Like to discover new music through browsing?


*Discover.* Join us! by proceeding to the last and latest post, and listen through a few different movements in bold, from the last 5 or 10.

*Contribute.* Once you have found something enjoyable in the 10, let us know: Quote that post with a _new_ movement, short piece or specified segment you recently enjoyed, unrelated or related. Don't overthink it, just post anything on your mind, appx 1 - 30 minutes long.

*Observe*: No videos please. You should reply your segment in bold letters. Feel free to repost your favorite movement/works anytime, please, and we may occasionally see non-classical, that is fully allowed. Enjoy!

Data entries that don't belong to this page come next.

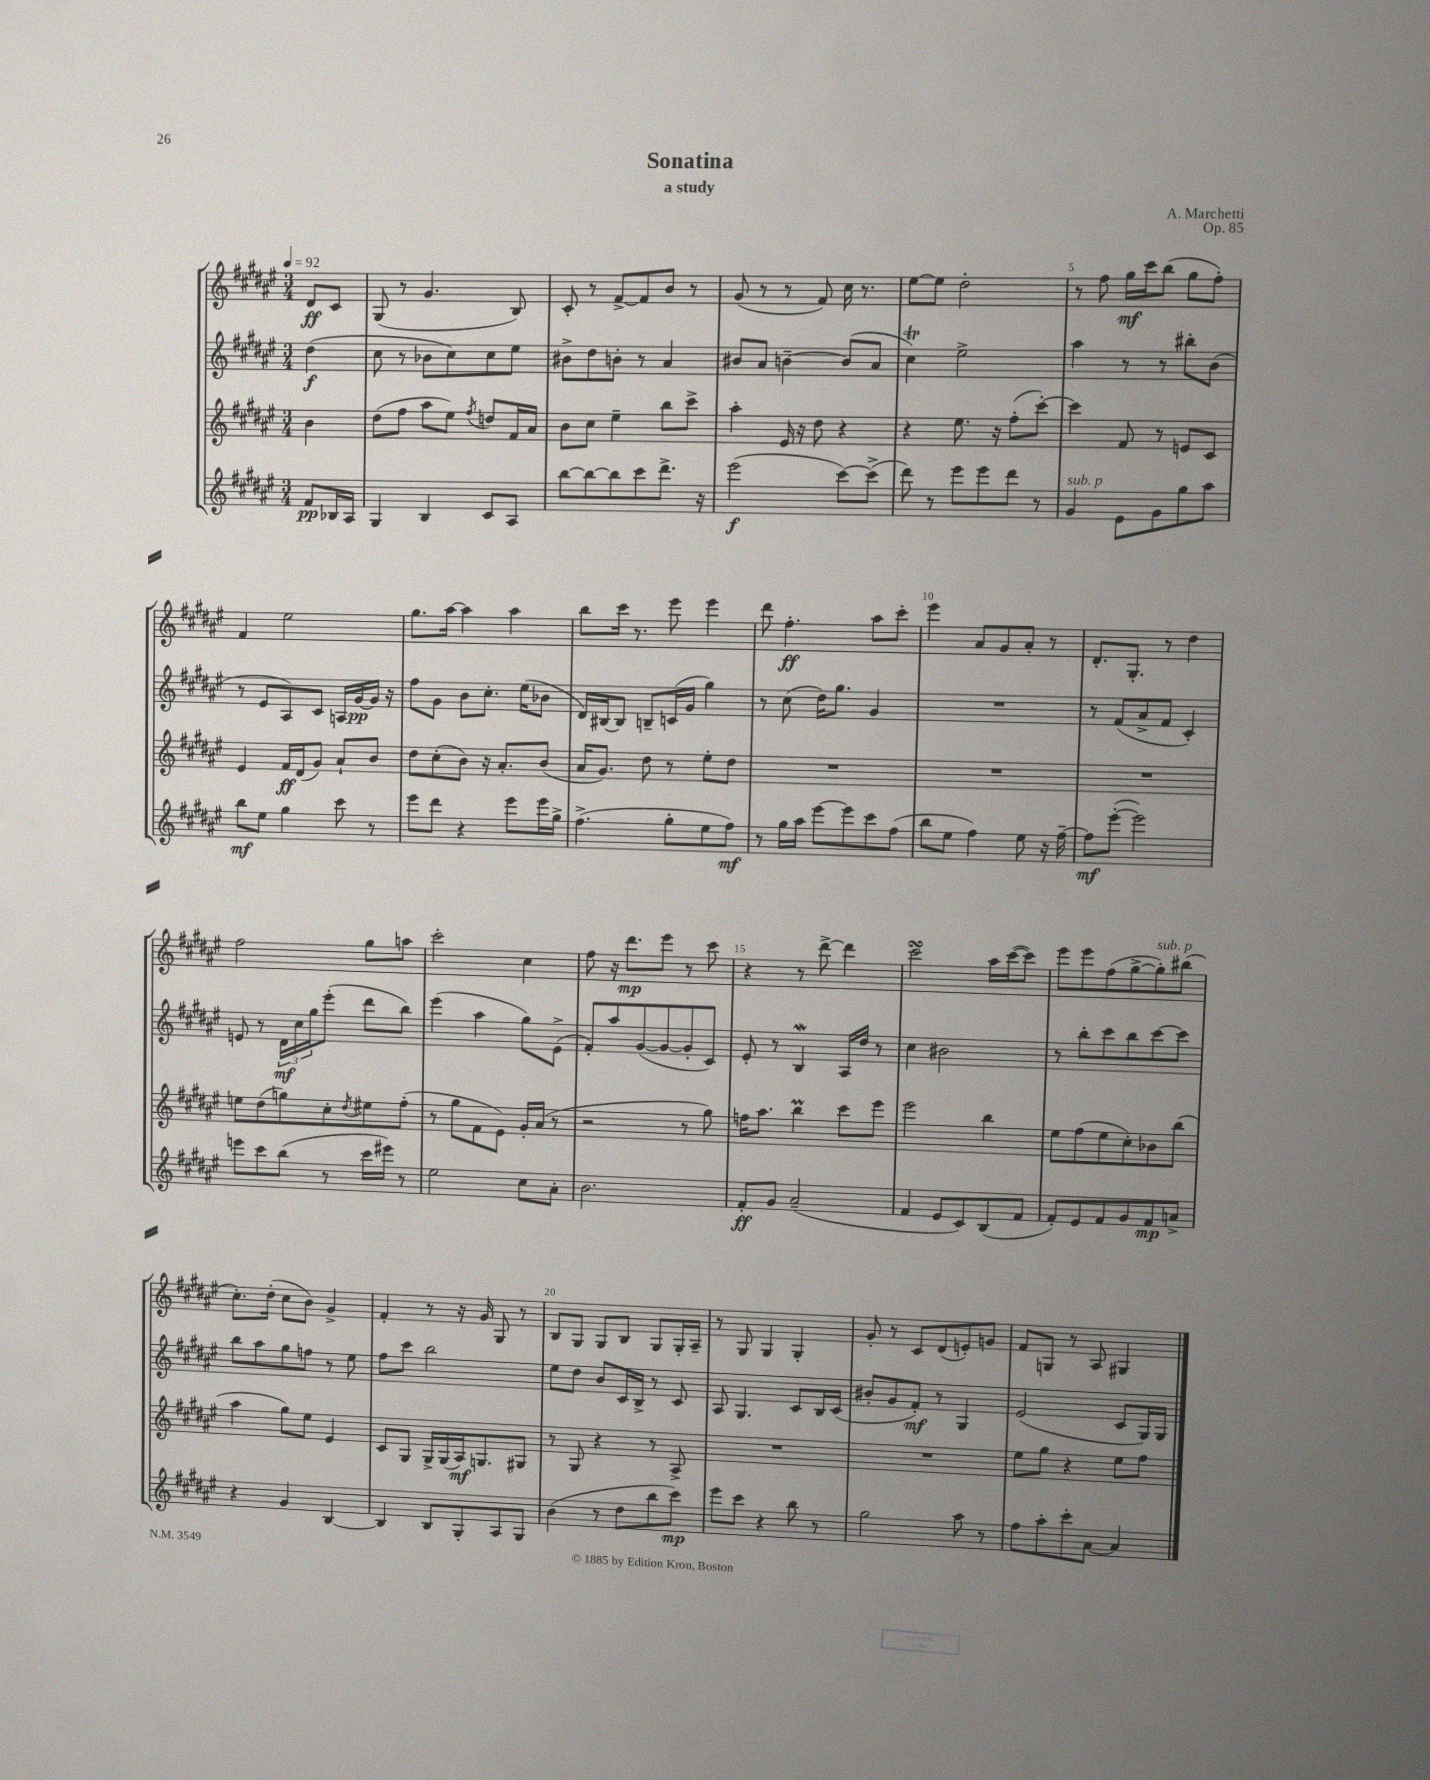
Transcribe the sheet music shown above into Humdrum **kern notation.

**kern	**kern	**kern	**kern
*staff4	*staff3	*staff2	*staff1
*clefG2	*clefG2	*clefG2	*clefG2
*k[f#c#g#d#a#e#]	*k[f#c#g#d#a#e#]	*k[f#c#g#d#a#e#]	*k[f#c#g#d#a#e#]
*M3/4	*M3/4	*M3/4	*M3/4
*MM92	*MM92	*MM92	*MM92
8f#	4b	(4dd#	8d#
16B-	.	.	8c#
16A#	.	.	.
=	=	=	=
4G#	(8dd#	8cc#	(8G#
.	8ff#	8r	8r
4B	8aa#	8b-	4.g#
.	8ee#)	8cc#)	.
.	8qff#	.	.
8c#	8dd	8cc#	.
8A#	16f#	8ee#	8B)
.	16a#	.	.
=	=	=	=
[8bb	8b	8b#^	8c#'
8bb_	8cc#	8dd#	8r
8bb]	4ee#~	8b'	[8f#^
8ccc#	.	8r	8f#]
8.ddd#^	8bb	4a#	8b
.	8ccc#^	.	8r
16r	.	.	.
=	=	=	=
(2eee#	4aa#'	8b#	(8g#
.	.	8a#	8r
.	16e#	[4b~	8r
.	16r	.	.
.	8dd#	.	8f#)
[8ccc#)	4r	(8b]	16cc#
.	.	.	8.r
(8ccc#^]	.	8a#	.
=	=	=	=
8ddd#)	4r	4cc#)	[8ee#
8r	.	.	8ee#]
8eee#	8.ee#	2ee#^	2dd#'
8eee#	.	.	.
.	16r	.	.
8ddd#	(8ff#'	.	.
8r	[8ccc#')	.	.
=	=	=	=
4g#	4ccc#]	4aa#	8r
.	.	.	8ff#
8e#	8f#	8r	16gg#
.	.	.	16ccc#
8g#	8r	8r	(8bb
8gg#	8e	8bb#'	8gg#
8aa#	8c#	(8b	8ff#')
=	=	=	=
8bb	4e#	8r	4f#
8ee#	.	8e#	.
4gg#	16f#	8A#)	2ee#
.	(16d#	.	.
.	8g#)	8c#	.
8ccc#	8a#`	16A	.
.	.	[16g#	.
8r	8b	16g#]	.
.	.	16r	.
=	=	=	=
8eee#	8dd#	8ff#	8.gg#
8ddd#	(8cc#'	8g#	.
.	.	.	[16aa#
4r	8b)	8b	4aa#]
.	16r	8.cc#'	.
.	8.a#'	.	.
8eee#	.	.	4aa#
.	.	(16ee#	.
16eee#	(8b	8b-	.
16gg#^	.	.	.
=	=	=	=
(4.ff#^	16a#	16d#)	8bb
.	8.g#)	[16B#	.
.	.	8B#]	16ccc#
.	.	.	8.r
.	8dd#	8B~	.
8gg#'	8r	(16c	8eee#
.	.	16g#	.
8ee#	8ee#'	4gg#)	4eee#
8ff#)	8dd#	.	.
=	=	=	=
8r	2.r	8r	8ddd#
16gg#	.	(8cc#	4.ff#'
16aa#	.	.	.
[8eee#	.	16dd#)	.
.	.	8.gg#	.
8eee#]	.	.	.
8ccc#	.	4g#	8aa#
(8ff#	.	.	8ccc#'
=	=	=	=
8bb	2.r	2.r	4eee#
8ee#	.	.	.
4ff#)	.	.	8a#
.	.	.	8g#
8ee#	.	.	8a#'
16r	.	.	8r
[16ff#~	.	.	.
=	=	=	=
8ff#]	2.r	8r	8.d#'
([8eee#'	.	(8f#	.
.	.	.	8.G#'
2eee#])	.	8a#^	.
.	.	8f#	8r
.	.	4c#')	4dd#
=	=	=	=
8eee	8ee	8e	2ff#
8ccc#	(8dd#	8r	.
(8bb	8gg)	24d#	.
.	.	24cc#	.
.	.	24gg#	.
8r	8cc#'	(8eee#'	.
.	8qdd#	.	.
16ccc#	8ee#	8ddd#	8gg#
16eee#)	.	.	.
8r	(8ff#'	8bb)	8aa
=	=	=	=
2ee#	8r	(4eee#	2ccc#'
.	8gg#	.	.
.	8f#	4aa#	.
.	8e#)	.	.
8cc#	16g#'	8gg#)	4cc#
.	(16a#	.	.
8a#'	8r	(8e#^	.
=	=	=	=
2.b	2r	8f#')	8ff#
.	.	8aa#	16r
.	.	.	8.ddd#
.	.	([8g#	.
.	.	8g#_	8eee#
.	8r	8g#']	8r
.	8gg#)	8c#)	8ccc#
=	=	=	=
8f#'	16ff	8e#'	4r
.	8.aa#	.	.
8g#	.	8r	.
(2a#~	4bb	4B	8r
.	.	.	[8ddd#^
.	8ccc#	16A#	4ddd#]
.	.	16dd#	.
.	8eee#	8r	.
=	=	=	=
4f#	2eee#	4cc#	2ccc#
8e#	.	2b#	.
8c#)	.	.	.
(8B	4bb	.	16aa#
.	.	.	([16ccc#
8f#	.	.	8ccc#])
=	=	=	=
8f#')	8ee#	8r	8eee#
8e#	(8ff#	8bb'	8eee#
8f#	8ee#	8ccc#	(8ff#
8g#	8cc#')	8bb	[8gg#^
8f#	8b-	[8ccc#	8gg#'])
8a^	(8bb	8ccc#]	(8bb#
=	=	=	=
4r	4aa#	8bb	8.cc#')
.	.	8aa#	.
.	.	.	(16dd#'
4g#	8gg#)	8gg#	8cc#
.	8ee#	8ff	8b)
[4B	4e#	8r	4g#^
.	.	8ee#	.
=	=	=	=
4B]	8c#	8ff#	4f#'
.	8G#	8ccc#	.
8B	16G#^	2bb	8r
.	(16G#	.	.
8G#'	16A#)	.	16r
.	8.G	.	16g#
8A#	.	.	8G#
8G#	8G#	.	8r
=	=	=	=
(4b	8r	8ee#	8B
.	8G#	8dd#	8G#
8r	4r	8b	8G#
8dd#	.	16c#	8B
.	.	16B^	.
8bb	8r	8r	8G#
8ccc#)	8A#^	8c#	16G#'
.	.	.	16A#~
=	=	=	=
8eee#	2.r	8A#	8r
8ccc#	.	4.G#	8G#
4r	.	.	4G#
8bb	.	8c#	4G#'
8r	.	16B	.
.	.	(16c#	.
=	=	=	=
2gg#	2.r	8b#'	8g#'
.	.	8g#	8r
.	.	8f#')	8c#
.	.	8r	(8d#
8aa#	.	4G#	8e')
8r	.	.	8g
=	=	=	=
8ff#	8ee#	(2e#	8f#
8aa#'	8gg#	.	8G
8ccc#'	4r	.	8r
[8a#	.	.	8A#
4a#]	8ee#	8c#	4G#
.	8ff#	16G#)	.
.	.	16G#	.
==	==	==	==
*-	*-	*-	*-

We stay within the latest 5 or 10, but here are the first 10.

*Tallis: Spem in Alium
Mozart: Figaro Act 4, Giunse alfin and the Finale
Shostakovich: Symphony No 7, Mvt 4
Beethoven: String Quartet No. 15, Mvt 3
Weinberg: Cello Concerto, Mvt I - 3
Bach: Mass in B minor, Mvt 23 - 28 at Osanna I
Sibelius: Symphony No. 7
Brahms: Piano Concerto No. 2, Mvt 1
Schoenberg: Gurri-Lieder Part 3, VI to Finale at Du stranger
Bach: Cello Suite No. 5*


----------



## Ethereality (Apr 6, 2019)

I'm currently looking for music on my own so it takes longer. Really looking forward to this if others want to post too, I think it's the most fun to be had exploring. Different quote chains will form, and some members may break away to other chains.


----------